● WORK REQUEST: Repeat the stretch of the material from the line containing "What percentage is" through the end of the material, keeping every character unchanged. Leave the pictures out of your answer.

=== Begin Enclosure ===

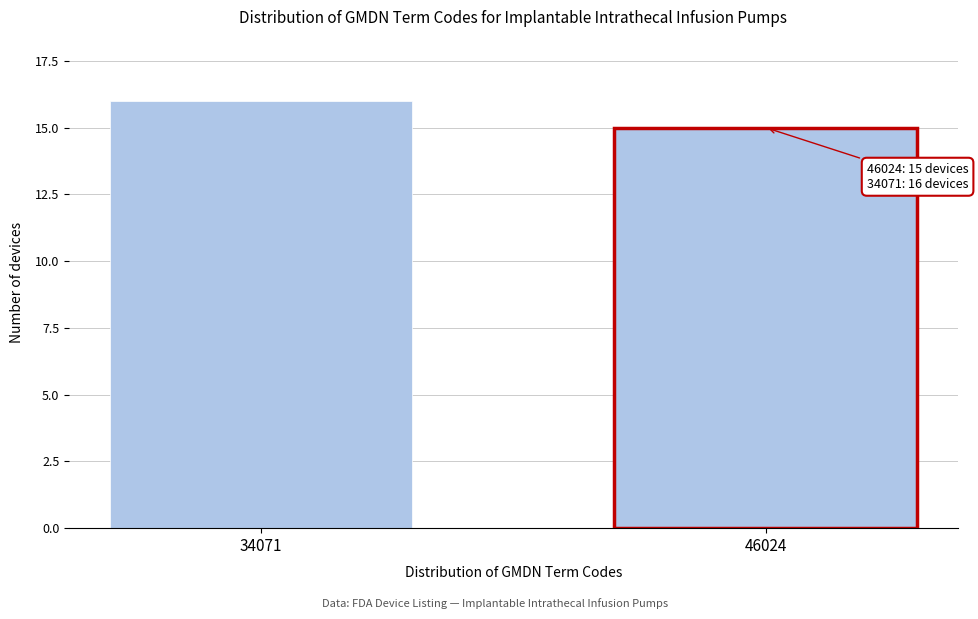

Reading right to left, transcribe all the data shown in this chart.

46024=15	34071=16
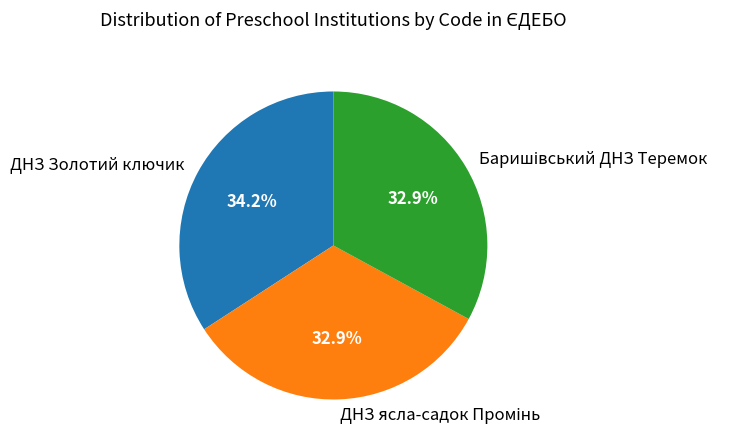

How many segments does this pie chart have?

3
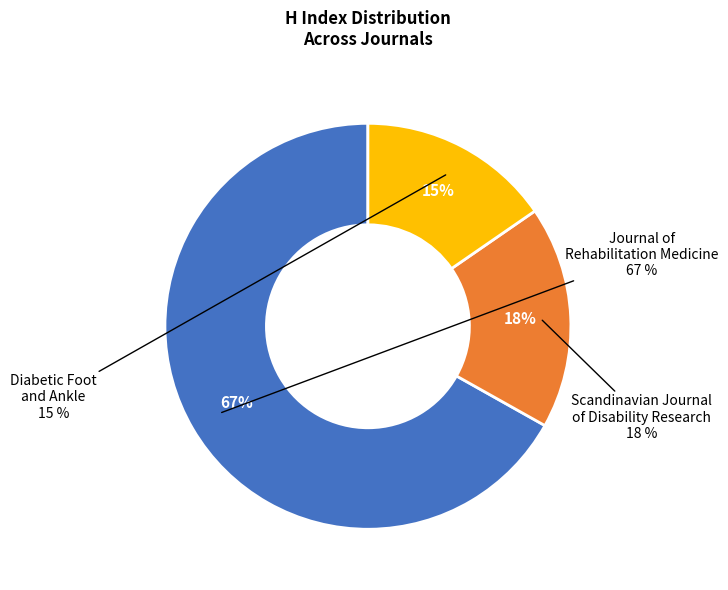

What percentage is the Scandinavian Journal of Disability Research slice, to the nearest percent?

18%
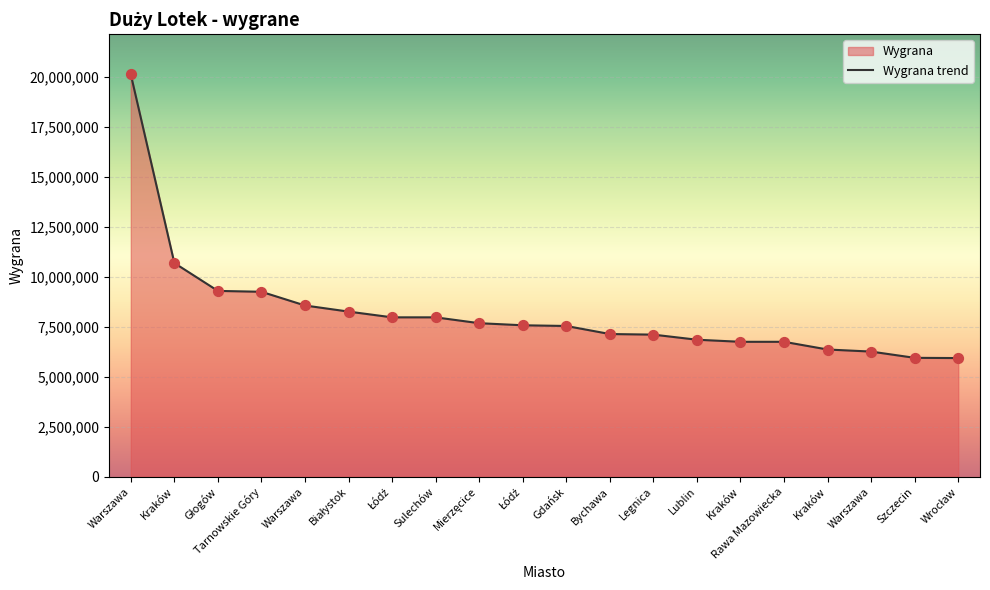

Which has a higher value, Kraków or Szczecin?

Kraków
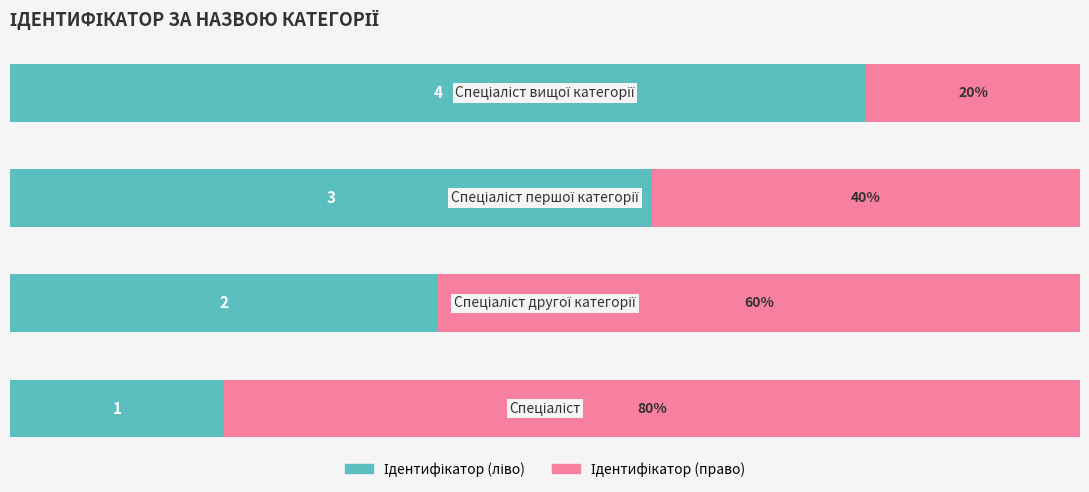

What are all the series names shown in the legend?

Ідентифікатор (ліво), Ідентифікатор (право)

=== End Enclosure ===

● RESULT OF THE TASK:
What percentage is the Scandinavian Journal of Disability Research slice, to the nearest percent?

18%

Which has a higher value, Kraków or Szczecin?

Kraków

What are all the series names shown in the legend?

Ідентифікатор (ліво), Ідентифікатор (право)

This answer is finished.